1. Rugo HS, Tolaney SM, Jhaveri KL, et al. Clinical and biomarker subgroup analysis of evERA Breast Cancer: A Phase III trial of giredestrant plus everolimus in patients with estrogen receptor-positive, HER2-negative advanced breast cancer previously treated with a CDK4/6 inhibitor. Presented at the 2025 San Antonio Breast Cancer Symposium; December 9-12, 2025; San Antonio, TX. Abstract GS3-09.

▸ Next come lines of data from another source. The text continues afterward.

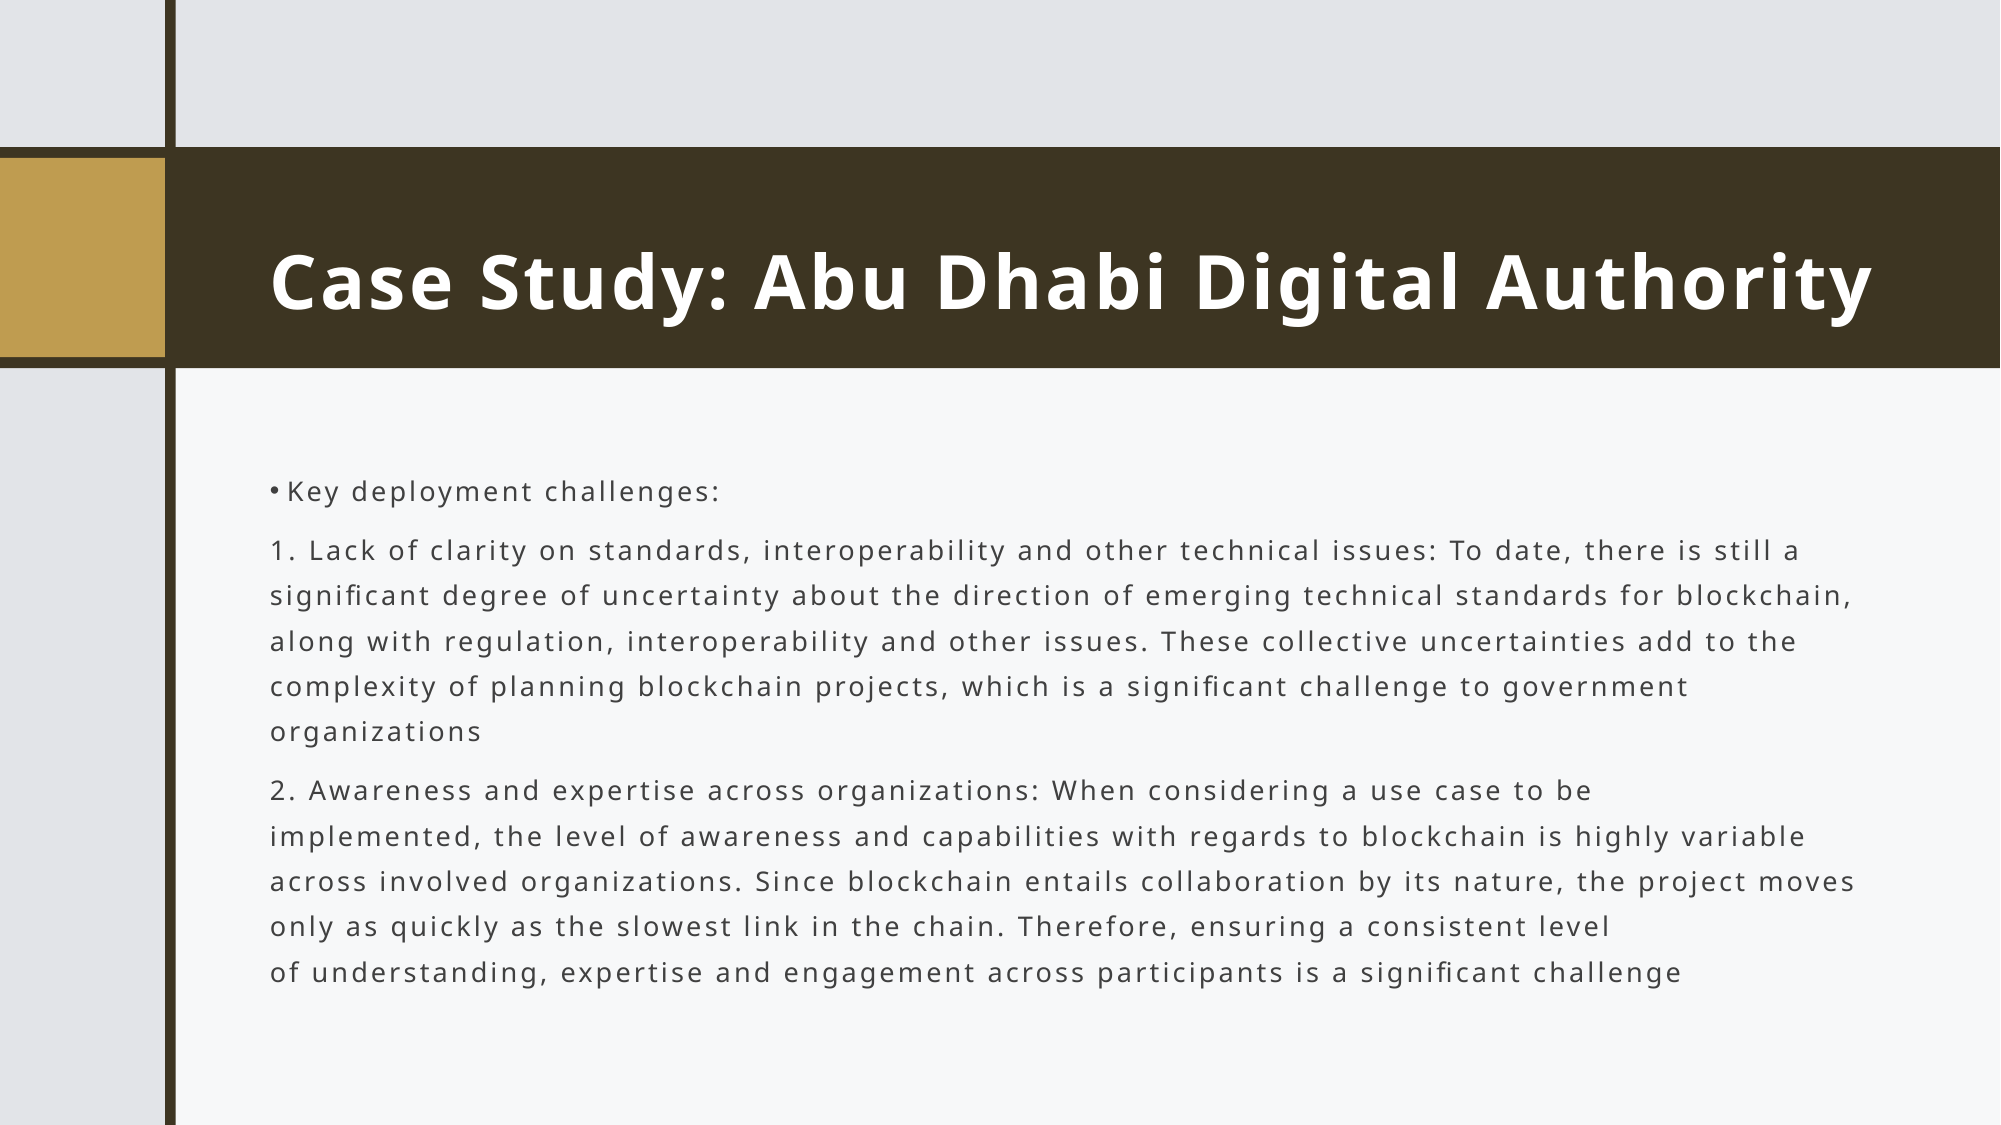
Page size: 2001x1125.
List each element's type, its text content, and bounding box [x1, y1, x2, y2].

text_box [0, 157, 164, 358]
text_box [0, 358, 164, 369]
text_box [0, 369, 164, 1125]
list Key deployment challenges: 1. Lack of clarity on standards, interoperability and other technical issues: To date, there is still a significant degree of uncertainty about the direction of emerging technical standards for blockchain, along with regulation, interoperability and other issues. These collective uncertainties add to the complexity of planning blockchain projects, which is a significant challenge to government organizations 2. Awareness and expertise across organizations: When considering a use case to be implemented, the level of awareness and capabilities with regards to blockchain is highly variable across involved organizations. Since blockchain entails collaboration by its nature, the project moves only as quickly as the slowest link in the chain. Therefore, ensuring a consistent level of understanding, expertise and engagement across participants is a significant challenge [251, 443, 1882, 1006]
text_box [0, 146, 164, 157]
text_box [164, 0, 177, 1125]
text_box [177, 369, 2000, 1125]
text_box [0, 0, 164, 146]
title Case Study: Abu Dhabi Digital Authority [251, 171, 1895, 341]
text_box [177, 146, 2000, 369]
text_box [177, 0, 2000, 146]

2. Wander SA, Stemmer SM, Rugo HS, et al. Interim analysis (IA) of the giredestrant (G) + everolimus (EVERO) arm in MORPHEUS Breast Cancer (BC): A phase I/II study of G treatment (tx) combinations in patients (pts) with estrogen receptor-positive (ER+), HER2-negative, locally advanced/metastatic BC (LA/mBC). J Clin Oncol. 2024;42(suppl 16):1059. doi:10.1200/JCO.2024.42.16_suppl.1059
3. Mayer E, Tolaney SM, Martin M, et al. Giredestrant (GIRE), an oral selective oestrogen receptor (ER) antagonist and degrader, + everolimus (E) in patients (pts) with ER-positive, HER2-negative advanced breast cancer (ER+, HER2– aBC) previously treated with a CDK4/6 inhibitor (i): Primary results of the phase III evERA BC trial. Presented at: 2025 ESMO Congress; October 17-21, 2025; Berlin, Germany. Abstract LBA16.